Sconsideratezza in circolo è la conclusione di un progetto iniziato nel maggio del 2025 che rappresenta lo spirito che ha animato il lavoro di Dryphoto in quasi cinquant’anni di scelte “sconsiderate”: essere uno spazio autogestito, una scuola, una galleria, essere indipendenti e confrontarsi con una rappresentazione del mondo in cui l’estetica s’intrecciava con le battaglie e con i diritti.
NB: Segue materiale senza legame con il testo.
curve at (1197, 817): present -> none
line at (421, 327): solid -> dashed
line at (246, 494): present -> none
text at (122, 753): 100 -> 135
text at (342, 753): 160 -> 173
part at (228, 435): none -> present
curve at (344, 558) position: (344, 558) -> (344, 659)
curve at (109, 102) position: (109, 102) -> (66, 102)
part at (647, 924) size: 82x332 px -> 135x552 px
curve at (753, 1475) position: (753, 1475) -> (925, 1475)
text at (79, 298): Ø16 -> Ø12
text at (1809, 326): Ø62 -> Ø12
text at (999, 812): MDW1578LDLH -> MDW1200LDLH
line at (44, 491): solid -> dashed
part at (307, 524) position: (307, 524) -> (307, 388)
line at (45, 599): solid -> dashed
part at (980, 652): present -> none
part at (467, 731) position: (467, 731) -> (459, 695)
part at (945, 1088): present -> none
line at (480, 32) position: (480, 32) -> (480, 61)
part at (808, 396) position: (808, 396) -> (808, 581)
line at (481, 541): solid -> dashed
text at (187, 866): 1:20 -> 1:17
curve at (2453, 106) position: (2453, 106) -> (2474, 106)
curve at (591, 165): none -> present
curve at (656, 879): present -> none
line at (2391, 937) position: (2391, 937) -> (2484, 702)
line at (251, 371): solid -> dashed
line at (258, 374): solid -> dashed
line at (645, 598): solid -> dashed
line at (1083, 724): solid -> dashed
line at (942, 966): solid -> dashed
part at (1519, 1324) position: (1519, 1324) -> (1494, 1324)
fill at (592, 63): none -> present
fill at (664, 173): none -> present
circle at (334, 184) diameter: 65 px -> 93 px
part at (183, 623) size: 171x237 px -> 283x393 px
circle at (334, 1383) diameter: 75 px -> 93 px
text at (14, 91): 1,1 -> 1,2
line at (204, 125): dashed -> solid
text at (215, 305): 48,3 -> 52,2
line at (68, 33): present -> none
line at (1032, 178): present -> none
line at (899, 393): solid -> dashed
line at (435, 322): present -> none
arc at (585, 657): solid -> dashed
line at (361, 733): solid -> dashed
Nel 2023 Dryphoto ha iniziato a digitalizzare una parte dell’archivio, con l’idea di renderlo accessibile in open source e poter diventare allo stesso tempo generatore di nuovi progetti.
Sconsideratezza in circolo è una mostra collettiva che prende il titolo dall’introduzione che Mario Pagano ha scritto per presentare il nuovo archivio on line parlando di Dryphoto e la “sconsideratezza” umana nell’epoca della riproducibilità tecnica.
Dryphoto, nella convinzione che l’arte, con il proprio linguaggio e in autonomia, possa essere strumento di cambiamento – e dopo aver presentato una prima parte di Sconsideratezza nello spazio Via Roma Studios a Cafaggio – conclude il progetto nel quartiere Macrolotto0 dove ha sede; Sconsideratezza in circolo è infatti ospitata negli spazi dello storico Circolo E. Curiel.
La mostra è composta da opere provenienti dalla collezione di Dryphoto come Time out di Andrea Abati e Ultimo sole di Carmelo Nicosia e da nuove acquisizioni, nate partendo dall’archivio storico dello spazio; Whispers of defiance di Dennis Marsico, una serie sull’America all’epoca di Trump su cui l’artista americano sta lavorando, e Ris/guardi del giovane artista Pascal Raul Frola che parte dal lavoro di Abati per produrre nuove immagini realizzate con l’uso l’AI generative e altri strumenti digitali.
In questa occasione sono anche visib ili i lavori prodotti dal gruppo F&D Foto e Dintorni e dagli studenti dell’IIS Carlo Livi durante i laboratori che hanno accompagnato il progetto.
Un progetto particolare, un aperitivo in compagnia degli artisti, che vede la presenza della mostra di passaggio per poche ore: una prerogativa di Dryphoto quella di non stare fermi. Mai.